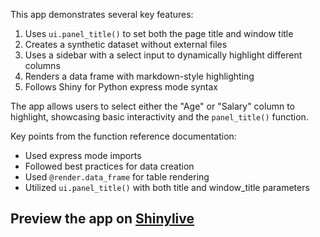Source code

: This app demonstrates several key features:

1. Uses `ui.panel_title()` to set both the page title and window title
2. Creates a synthetic dataset without external files
3. Uses a sidebar with a select input to dynamically highlight different columns
4. Renders a data frame with markdown-style highlighting
5. Follows Shiny for Python express mode syntax

The app allows users to select either the "Age" or "Salary" column to highlight, showcasing basic interactivity and the `panel_title()` function.

Key points from the function reference documentation:
- Used express mode imports
- Followed best practices for data creation
- Used `@render.data_frame` for table rendering
- Utilized `ui.panel_title()` with both title and window_title parameters
## Preview the app on [Shinylive](https://shinylive.io/py/app/#h=0&code=NobwRAdghgtgpmAXAAjFADugdOgnmAGlQGMB7CAFzkqVQDMAnUmZAZwAsBLCXZTmdKQYVkDOFGIVOANzgAdCI2ZsuPLHAAe6Ma1Z8BQkd3QBXCkROciYiABM4DBf0HDk6KHah6vb204OuECYCvD4Q6AoKAMTIAMJiUFRsuJTscFLEyLaJUArhWAwetsxYrHBwtgAUACwATACUCtkUUMgAvL5YACI5AGKF8JUgCsijyADkAHKwcOMowOMAggA2nMSzROMAQqQARuObsexQDKsbEz3SnLYHEwCisuMAugQjY0sA5rMo+YV2JX9bNwKJVagBWIhgiHIMH1V4QMYTADKUGWJ1wc2QvyKAKKwMqYIADMTCUQAIy1EmkmGNCAAX1p0WQSPSyAoaTcUC+bM4FGWcGQJlY3A+nIgcGWAH0pHz5EFODgPBLpbz+ZU5GA7gJlqRcOVkD0OLtSCc-IRkAB3bjFC0q2VtDVa9A6vUCpEtCisDWMiAxeLiJKtYX2XYnS289h8cJmZBkShMZZeiBW9mChXBuChhiVeqIN6jSxYYxmSVlfmSdUIxFjDVluCSCqSsjLYIQDVEfPVjUs8siWKkFswBEUUjIAASnA+7FWU4o7eQncRxHYpDWcFYbWAGsWX3n3dR6I1T07PpiXU4rGdUF47IFzVaLV2-IUAAEbPYGFh75LGDMmnA6GQOBtV1cppSgJ84BzPMq1GWxAI6e8sDIPAc07LgpxndgKCbAd2ijUwKFKCV6yoWxcMHCA0NghcaJiRZbFsWNyCBKRyFRNgKFwVYIFFUMyiY8g2BIhsmObVtO04QCMOnSdsIo9oOm3XckEXMZ4IWHdZiefCNM+bSsAwZ1cEqNEYF2bJkA0FA6A1AAqOyQA0OkHO9TsJSk5AZKwnDm0UhcwBRNEGFwDUYOrdS6AWIL0WeXSovGGKQueQzMGWEyzIs1prOQWywAcgASJzEAIFy7LcmjOzECgTAYBF4MiX1kAAJRMYcOSMsA6SIcBoHgWgwDEABHSwxHgShWCwCgNAoc0wDjKgaBQMAFBgRJnVIPlOF2PJgjwBR3E8JM1IirqniAA)
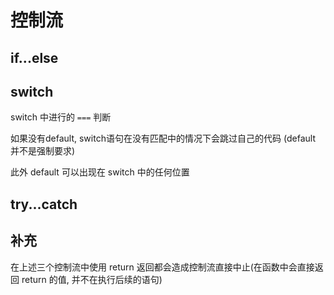 # 控制流

## if...else

## switch

switch 中进行的 `===` 判断

如果没有default, switch语句在没有匹配中的情况下会跳过自己的代码 (default 并不是强制要求)

此外 default 可以出现在 switch 中的任何位置

## try...catch


## 补充

在上述三个控制流中使用  return 返回都会造成控制流直接中止(在函数中会直接返回 return 的值, 并不在执行后续的语句)


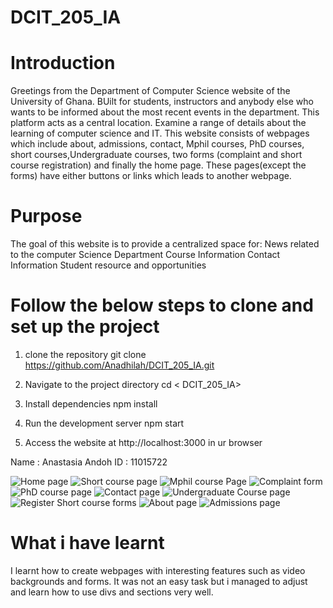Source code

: # DCIT_205_IA


 # Introduction
Greetings from the Department of Computer Science website of the University of Ghana. BUilt for students, instructors
 and anybody else who wants to be informed about the most recent events in the department. This platform acts as a central 
 location. Examine a range of details about the learning of computer science and IT. This website consists of webpages which
  include about, admissions, contact, Mphil courses, PhD courses, short courses,Undergraduate courses, two forms (complaint and short course registration) and finally the home page. These pages(except the forms) have either buttons or links which leads to another webpage.

# Purpose
  The goal of this website is to provide a centralized space for:
    News related to the computer Science Department
    Course Information
    Contact Information
    Student resource and opportunities


# Follow the below steps to clone and set up the project
1. clone the repository 
git clone <https://github.com/Anadhilah/DCIT_205_IA.git>

2. Navigate to the project directory
cd < DCIT_205_IA>

3. Install dependencies
npm install

4. Run the development server
npm start

5. Access the website at
 http://localhost:3000 in ur browser

 Name : Anastasia Andoh
 ID : 11015722

![Home page](<Sreenshot\127.0.0.1_5500_index.html (2).png>)
![Short course page](Sreenshot/127.0.0.1_5500_ShortCourses.html.png)
![Mphil course Page](Sreenshot/127.0.0.1_5500_MPhil.html.png)
![Complaint form](Sreenshot/127.0.0.1_5500_comForms.html.png)
![PhD course page](<Sreenshot/127.0.0.1_5500_PHD.html (2).png>)
![Contact page](Sreenshot/127.0.0.1_5500_contact.html.png)
![Undergraduate Course page](Sreenshot/127.0.0.1_5500_UnderCourses.html.png)
![ Register Short course forms](Sreenshot/127.0.0.1_5500_forms.html.png)
![About page](Sreenshot/127.0.0.1_5500_About.html.png)
![Admissions page](Sreenshot/127.0.0.1_5500_admissions.html.png)

# What i have learnt
I learnt how to create webpages with interesting features such as video backgrounds and forms. It was not an easy task but i 
managed to adjust and learn how to use divs and sections very well.
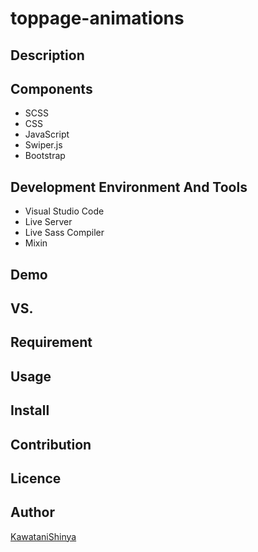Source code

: # toppage-animations

## Description

## Components
- SCSS
- CSS
- JavaScript
- Swiper.js
- Bootstrap

## Development Environment And Tools
- Visual Studio Code
- Live Server
- Live Sass Compiler
- Mixin

## Demo

## VS.

## Requirement

## Usage

## Install

## Contribution

## Licence

## Author

[KawataniShinya](https://github.com/KawataniShinya)
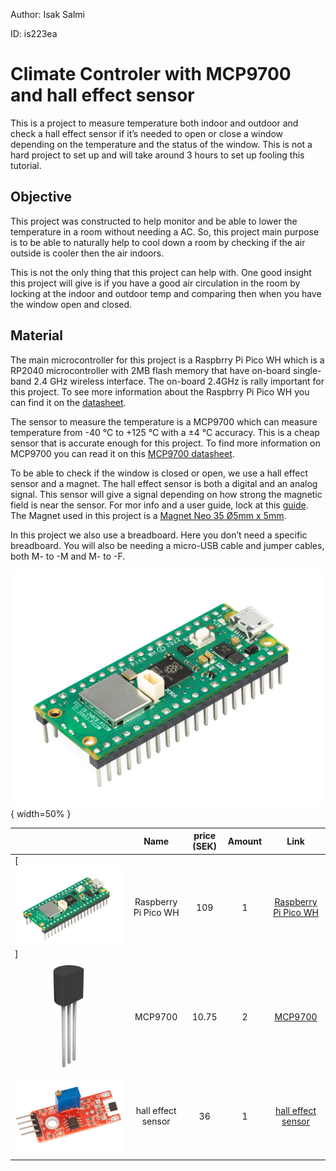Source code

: Author: Isak Salmi

ID: is223ea

# Climate Controler with MCP9700 and hall effect sensor

This is a project to measure temperature both indoor and outdoor and check a hall effect sensor if it’s needed to open or close a window depending on the temperature and the status of the window. This is not a hard project to set up  and will take around 3 hours to set up fooling this tutorial.

## Objective

This project was constructed to help monitor and be able to lower the temperature in a room without needing a AC. So, this project main purpose is to be able to naturally help to cool down a room by checking if the air outside is cooler then the air indoors.

This is not the only thing that this project can help with. One good insight this project will give is if you have a good air circulation in the room by locking at the indoor and outdoor temp and comparing then when you have the window open and closed.

## Material

The main microcontroller for this project is a Raspbrry Pi Pico WH which is a RP2040 microcontroller with 2MB flash memory that have on-board single-band 2.4 GHz wireless interface. The on-board 2.4GHz is rally important for this project. To see more information about the Raspbrry Pi Pico WH you can find it on the [datasheet](https://datasheets.raspberrypi.com/picow/pico-w-datasheet.pdf).

The sensor to measure the temperature is a MCP9700 which can measure temperature from -40 °C to +125 °C with a ±4 °C accuracy. This is a cheap sensor that is accurate enough for this project. To find more information on MCP9700 you can read it on this [MCP9700 datasheet](https://www.electrokit.com/uploads/productfile/41011/21942e-2.pdf).

To be able to check if the window is closed or open, we use a hall effect sensor and a magnet. The hall effect sensor is both a digital and an analog signal. This sensor will give a signal depending on how strong the magnetic field is near the sensor. For mor info and a user guide, lock at this [guide](https://www.electrokit.com/uploads/productfile/41015/41015710_-_Hall_Effect_Sensor.pdf). The Magnet used in this project is a [Magnet Neo 35 Ø5mm x 5mm](https://www.electrokit.com/uploads/productfile/41011/41011480.pdf).

In this project we also use a breadboard. Here you don’t need a specific breadboard. You will also be needing a micro-USB cable and jumper cables, both M- to -M and M- to -F.

![drawing](assets/20230628_153059_PICO-WH-HERO.jpg){ width=50% }


|                                                                   |         Name         | price (SEK) | Amount |                                              Link                                              |
| ------------------------------------------------------------------- | :--------------------: | :-----------: | :------: | :----------------------------------------------------------------------------------------------: |
| [<img src="Assets/20230628_153059_PICO-WH-HERO.jpg" width="200">] | Raspberry Pi Pico WH |     109     |   1   |        [Raspberry Pi Pico WH](https://www.electrokit.com/produkt/raspberry-pi-pico-wh/)        |
| ![](assets/20230628_154611_MCP9700.jpg)                           |       MCP9700       |    10.75    |   2   |   [MCP9700](https://www.electrokit.com/produkt/mcp9700-e-to-to-92-temperaturgivare/https:/)   |
| ![](assets/20230628_155035_hall_effect.jpg)                       |  hall effect sensor  |     36     |   1   | [hall effect sensor](https://www.electrokit.com/produkt/pulsgivare-halleffekt-digital/https:/) |

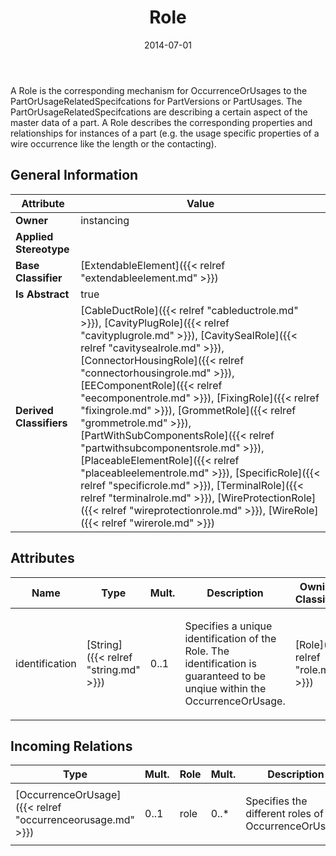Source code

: ﻿---
title: Role
toc: false
type: specs
date: "2014-07-01"
draft: false
specification: VEC
version: 1.1.1
documentType: "Recommendation"
elementType: Class
classes:
  - Role
menu_name: vec-1.1.1
---
<p> A Role is the corresponding mechanism for OccurrenceOrUsages to the PartOrUsageRelatedSpecifcations for PartVersions or PartUsages. The PartOrUsageRelatedSpecifcations are describing a certain aspect of the master data of a part. A Role describes the corresponding properties and relationships for instances of a part (e.g. the usage specific properties of a wire occurrence like the length or the contacting).      </p>

## General Information

| Attribute               | Value |
|-------------------------|-------|
| **Owner**               | instancing |
| **Applied Stereotype**  |   |
| **Base Classifier**     | [ExtendableElement]({{< relref "extendableelement.md" >}})<br/>  |
| **Is Abstract**         | true |
| **Derived Classifiers** | [CableDuctRole]({{< relref "cableductrole.md" >}}), [CavityPlugRole]({{< relref "cavityplugrole.md" >}}), [CavitySealRole]({{< relref "cavitysealrole.md" >}}), [ConnectorHousingRole]({{< relref "connectorhousingrole.md" >}}), [EEComponentRole]({{< relref "eecomponentrole.md" >}}), [FixingRole]({{< relref "fixingrole.md" >}}), [GrommetRole]({{< relref "grommetrole.md" >}}), [PartWithSubComponentsRole]({{< relref "partwithsubcomponentsrole.md" >}}), [PlaceableElementRole]({{< relref "placeableelementrole.md" >}}), [SpecificRole]({{< relref "specificrole.md" >}}), [TerminalRole]({{< relref "terminalrole.md" >}}), [WireProtectionRole]({{< relref "wireprotectionrole.md" >}}), [WireRole]({{< relref "wirerole.md" >}}) |

## Attributes
|  Name  |  Type  |  Mult.  |  Description  |  Owning Classifier  |
|--------|--------|---------|---------------|--------------|
|identification | [String]({{< relref "string.md" >}}) | 0..1 | <p>Specifies a unique identification of the Role. The identification is guaranteed to be unqiue within the OccurrenceOrUsage. </p> | [Role]({{< relref "role.md" >}}) |

##  Incoming Relations
|    Type  |   Mult.  |   Role    |   Mult.   |   Description  |
|----------|----------|-----------|-----------|----------------|
| [OccurrenceOrUsage]({{< relref "occurrenceorusage.md" >}}) | 0..1 | role | 0..* | <p> Specifies the different roles of the OccurrenceOrUsage.      </p> |

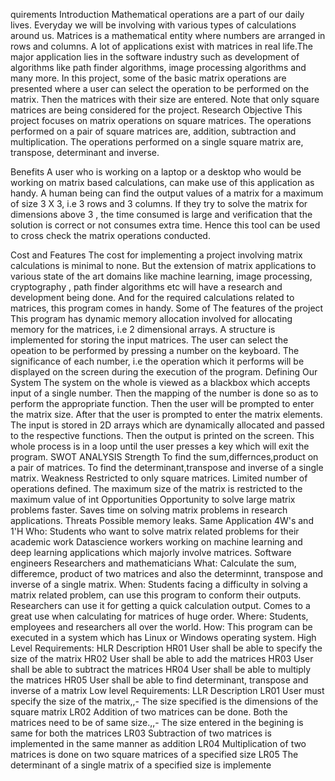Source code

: quirements
Introduction
Mathematical operations are a part of our daily lives. Everyday we will be involving with various types of calculations around us. Matrices is a mathematical entity where numbers are arranged in rows and columns. A lot of applications exist with matrices in real life.The major application lies in the software industry such as development of algorithms like path finder algorithms, image processing algorithms and many more.
In this project, some of the basic matrix operations are presented where a user can select the operation to be performed on the matrix. Then the matrices with their size are entered. Note that only square matrices are being considered for the project.
Research
Objective
This project focuses on matrix operations on square matrices. The operations performed on a pair of square matrices are, addition, subtraction and multiplication. The operations performed on a single square matrix are, transpose, determinant and inverse.

Benefits
A user who is working on a laptop or a desktop who would be working on matrix based calculations, can make use of this application as handy. A human being can find the output values of a matrix for a maximum of size 3 X 3, i.e 3 rows and 3 columns. If they try to solve the matrix for dimensions above 3 , the time consumed is large and verification that the solution is correct or not consumes extra time. Hence this tool can be used to cross check the matrix operations conducted.

Cost and Features
The cost for implementing a project involving matrix calculations is minimal to none. But the extension of matrix applications to various state of the art domains like machine learning, image processing, cryptography , path finder algorithms etc will have a research and development being done. And for the required calculations related to matrices, this program comes in handy.
Some of The features of the project
This program has dynamic memory allocation involved for allocating memory for the matrices, i.e 2 dimensional arrays. A structure is implemented for storing the input matrices. The user can select the opeation to be performed by pressing a number on the keyboard. The significance of each number, i.e the operation which it performs will be displayed on the screen during the execution of the program.
Defining Our System
The system on the whole is viewed as a blackbox which accepts input of a single number. Then the mapping of the number is done so as to perform the appropriate function. Then the user will be prompted to enter the matrix size. After that the user is prompted to enter the matrix elements. The input is stored in 2D arrays which are dynamically allocated and passed to the respective functions. Then the output is printed on the screen. This whole process is in a loop until the user presses a key which will exit the program.
SWOT ANALYSIS
Strength
To find the sum,differnces,product on a pair of matrices.
To find the determinant,transpose and inverse of a single matrix.
Weakness
Restricted to only square matrices.
Limited number of operations defined.
The maximum size of the matrix is restricted to the maximum value of int
Opportunities
Opportunity to solve large matrix problems faster.
Saves time on solving matrix problems in research applications.
Threats
Possible memory leaks.
Same Application
4W's and 1'H
Who:
Students who want to solve matrix related problems for their academic work
Datascience workers working on machine learning and deep learning applications which majorly involve matrices.
Software engineers
Researchers and mathematicians
What:
Calculate the sum, differemce, product of two matrices and also the determinnt, transpose and inverse of a single matrix.
When:
Students facing a difficulty in solving a matrix related problem, can use this program to conform their outputs.
Researchers can use it for getting a quick calculation output.
Comes to a great use when calculating for matrices of huge order.
Where:
Students, employees and researchers all over the world.
How:
This program can be executed in a system which has Linux or Windows operating system.
High Level Requirements:
HLR	Description
HR01	User shall be able to specify the size of the matrix
HR02	User shall be able to add the matrices
HR03	User shall be able to subtract the matrices
HR04	User shall be able to multiply the matrices
HR05	User shall be able to find determinant, transpose and inverse of a matrix
Low level Requirements:
LLR	Description
LR01	User must specify the size of the matrix,,- The size specified is the dimensions of the square matrix
LR02	Addition of two matrices can be done. Both the matrices need to be of same size.,,- The size entered in the begining is same for both the matrices
LR03	Subtraction of two matrices is implemented in the same manner as addition
LR04	Multiplication of two matrices is done on two square matrices of a specified size
LR05	The determinant of a single matrix of a specified size is implemente
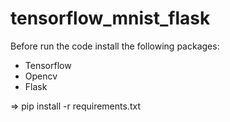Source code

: # tensorflow_mnist_flask

Before run the code install the following packages:

- Tensorflow
- Opencv
- Flask

=> pip install -r requirements.txt 
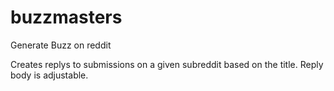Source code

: # buzzmasters
Generate Buzz on reddit

Creates replys to submissions on a given subreddit based on the title.
Reply body is adjustable.

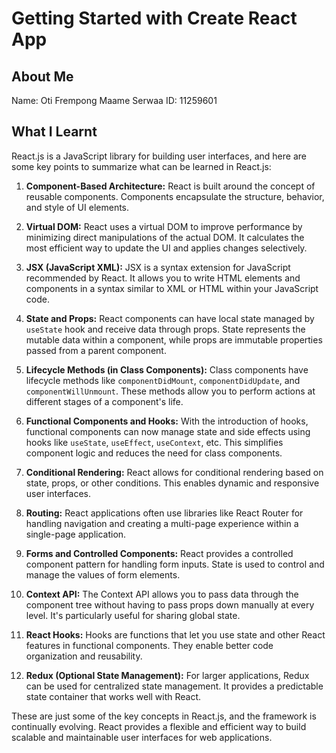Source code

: # Getting Started with Create React App

## About Me
Name: Oti Frempong Maame Serwaa
ID: 11259601


## What I Learnt
React.js is a JavaScript library for building user interfaces, and here are some key points to summarize what can be learned in React.js:

1. **Component-Based Architecture:**
   React is built around the concept of reusable components. Components encapsulate the structure, behavior, and style of UI elements.

2. **Virtual DOM:**
   React uses a virtual DOM to improve performance by minimizing direct manipulations of the actual DOM. It calculates the most efficient way to update the UI and applies changes selectively.

3. **JSX (JavaScript XML):**
   JSX is a syntax extension for JavaScript recommended by React. It allows you to write HTML elements and components in a syntax similar to XML or HTML within your JavaScript code.

4. **State and Props:**
   React components can have local state managed by `useState` hook and receive data through props. State represents the mutable data within a component, while props are immutable properties passed from a parent component.

5. **Lifecycle Methods (in Class Components):**
   Class components have lifecycle methods like `componentDidMount`, `componentDidUpdate`, and `componentWillUnmount`. These methods allow you to perform actions at different stages of a component's life.

6. **Functional Components and Hooks:**
   With the introduction of hooks, functional components can now manage state and side effects using hooks like `useState`, `useEffect`, `useContext`, etc. This simplifies component logic and reduces the need for class components.

7. **Conditional Rendering:**
   React allows for conditional rendering based on state, props, or other conditions. This enables dynamic and responsive user interfaces.

8. **Routing:**
   React applications often use libraries like React Router for handling navigation and creating a multi-page experience within a single-page application.

9. **Forms and Controlled Components:**
   React provides a controlled component pattern for handling form inputs. State is used to control and manage the values of form elements.

10. **Context API:**
    The Context API allows you to pass data through the component tree without having to pass props down manually at every level. It's particularly useful for sharing global state.

11. **React Hooks:**
    Hooks are functions that let you use state and other React features in functional components. They enable better code organization and reusability.

12. **Redux (Optional State Management):**
    For larger applications, Redux can be used for centralized state management. It provides a predictable state container that works well with React.

These are just some of the key concepts in React.js, and the framework is continually evolving. React provides a flexible and efficient way to build scalable and maintainable user interfaces for web applications.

• **WHAT IS EXPECTED**
Reproduce the lines above starting at the one with "I learnt how" and ending at the one with "- Live Server", both included, exactly and with no pictures.

• **TASK SOLUTION**
I learnt how to create webpages with interesting features such as video backgrounds and forms. It was not an easy task but i 
managed to adjust and learn how to use divs and sections very well.
Source code

: # toppage-animations

## Description

## Components
- SCSS
- CSS
- JavaScript
- Swiper.js
- Bootstrap

## Development Environment And Tools
- Visual Studio Code
- Live Server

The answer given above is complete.